§ **What is being asked**
The line containing "ring dip: (748, 354)" and all lines following it in the listing below are to be reproduced exactly, with no other lines.

----

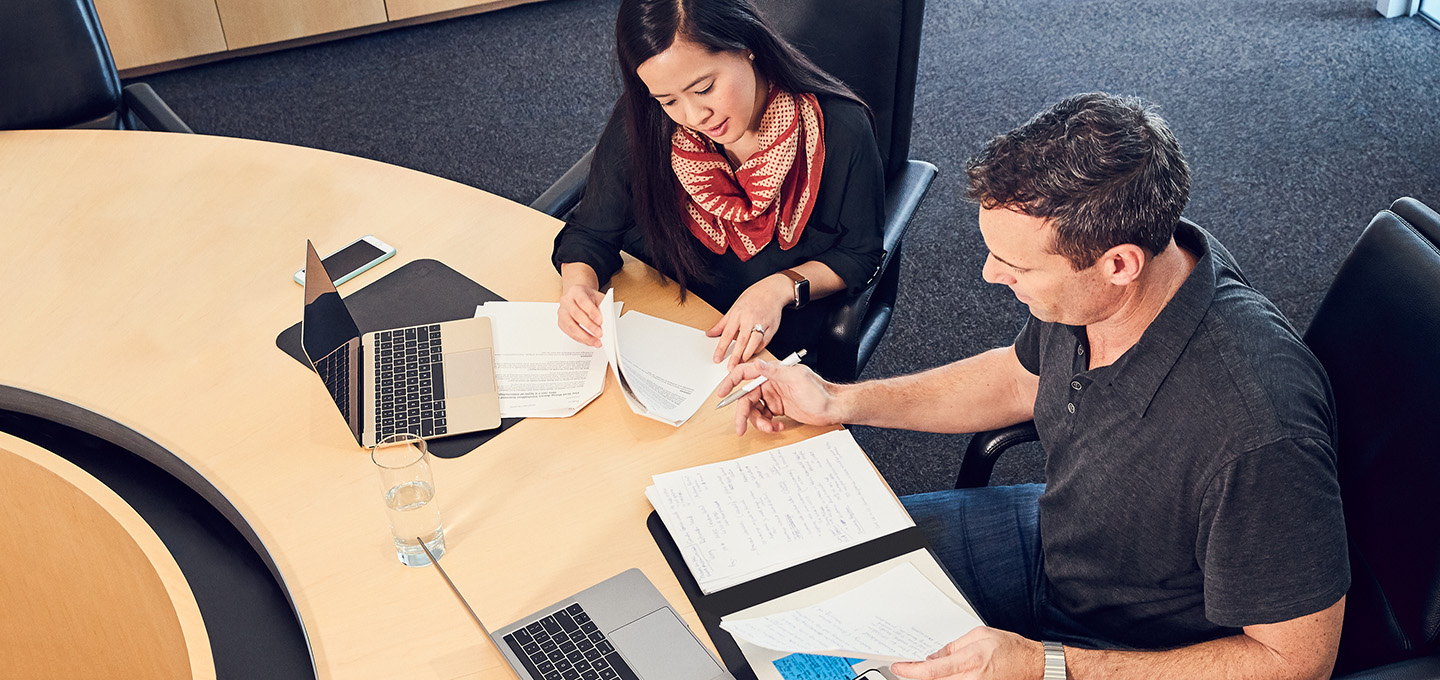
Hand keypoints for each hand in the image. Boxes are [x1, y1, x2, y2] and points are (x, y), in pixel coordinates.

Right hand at [557, 283, 604, 347]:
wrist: (578, 296)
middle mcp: (566, 301)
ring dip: (585, 336)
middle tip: (599, 334)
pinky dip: (580, 339)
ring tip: (595, 342)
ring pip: (571, 326)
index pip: (583, 301)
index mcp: (576, 291)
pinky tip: (589, 341)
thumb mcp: (598, 297)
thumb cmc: (588, 297)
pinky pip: (570, 333)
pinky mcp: (561, 322)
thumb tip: (607, 322)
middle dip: (589, 326)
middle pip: (576, 314)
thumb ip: (602, 307)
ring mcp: (562, 312)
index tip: (600, 321)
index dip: (592, 312)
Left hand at [707, 275, 791, 368]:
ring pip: (754, 342)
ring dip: (748, 354)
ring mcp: (762, 323)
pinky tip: (753, 354)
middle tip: (730, 367)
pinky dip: (758, 349)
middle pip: (741, 341)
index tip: (717, 359)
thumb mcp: (734, 308)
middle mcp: (749, 319)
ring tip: (742, 362)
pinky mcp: (772, 327)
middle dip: (735, 356)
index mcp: (737, 314)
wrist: (772, 290)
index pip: (727, 334)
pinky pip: (765, 342)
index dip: (721, 348)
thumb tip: (710, 333)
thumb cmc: (753, 298)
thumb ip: (722, 323)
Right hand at [715, 359, 840, 434]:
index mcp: (772, 372)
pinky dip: (767, 425)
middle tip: (739, 428)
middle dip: (742, 414)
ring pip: (754, 410)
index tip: (721, 393)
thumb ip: (775, 371)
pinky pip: (764, 417)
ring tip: (770, 428)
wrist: (833, 407)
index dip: (731, 382)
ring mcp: (774, 396)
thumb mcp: (797, 378)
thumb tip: (757, 364)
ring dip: (758, 422)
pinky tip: (779, 426)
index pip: (746, 373)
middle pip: (747, 398)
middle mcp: (770, 383)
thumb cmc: (819, 392)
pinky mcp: (778, 408)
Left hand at [891, 628, 1043, 679]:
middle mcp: (971, 679)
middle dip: (918, 674)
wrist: (1032, 665)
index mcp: (970, 661)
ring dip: (932, 678)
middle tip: (906, 666)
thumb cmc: (1010, 649)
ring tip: (923, 669)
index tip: (898, 667)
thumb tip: (934, 657)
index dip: (911, 671)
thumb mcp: (979, 635)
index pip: (932, 670)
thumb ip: (953, 647)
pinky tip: (942, 674)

----

§ **Response**
ring dip: (748, 354)
ring mcp: (762, 323)
pinky tip: (753, 354)
middle tip: (730, 367)
pinky dip: (758, 349)
middle pip: (741, 341)
index tip: (717, 359)
thumb mcp: (734, 308)
middle mcp: (749, 319)
ring tip: (742, 362)
pinky mcp: (772, 327)
middle dip: (735, 356)
index mcp: (737, 314)
wrist: (772, 290)
index pip: (727, 334)
pinky pip: (765, 342)
index dip: (721, 348)
thumb tip: (710, 333)
thumb cmc: (753, 298)
thumb ip: (722, 323)
Right hand at [715, 359, 840, 434]:
index mcp: (772, 372)
pinky dip: (767, 425)
middle tip: (739, 428)
middle dip: (742, 414)
ring pip: (754, 410)
index tip: (721, 393)
thumb ip: (775, 371)
pinky pip: (764, 417)
ring tip: (770, 428)
wrist: (833, 407)
index dip: (731, 382)
ring mcp: (774, 396)
thumb mcp: (797, 378)
thumb tip: (757, 364)
ring dip: (758, 422)
pinky tip: (779, 426)
index pip: (746, 373)
middle pip: (747, 398)
middle mcp: (770, 383)
thumb cmc: (819, 392)
pinky mcp: (778, 408)
Left hand at [891, 628, 1043, 679]:
middle mcp: (971, 679)
middle dip: (918, 674)
wrist: (1032, 665)
index mcp: (970, 661)
ring dip: (932, 678)
middle tip: (906, 666)
thumb cmc: (1010, 649)
ring tip: (923, 669)
index tip: (898, 667)
thumb tip: (934, 657)
index dip: (911, 671)
thumb mcp: (979, 635)
index pip: (932, 670)
thumb ip: (953, 647)
pinky tip: (942, 674)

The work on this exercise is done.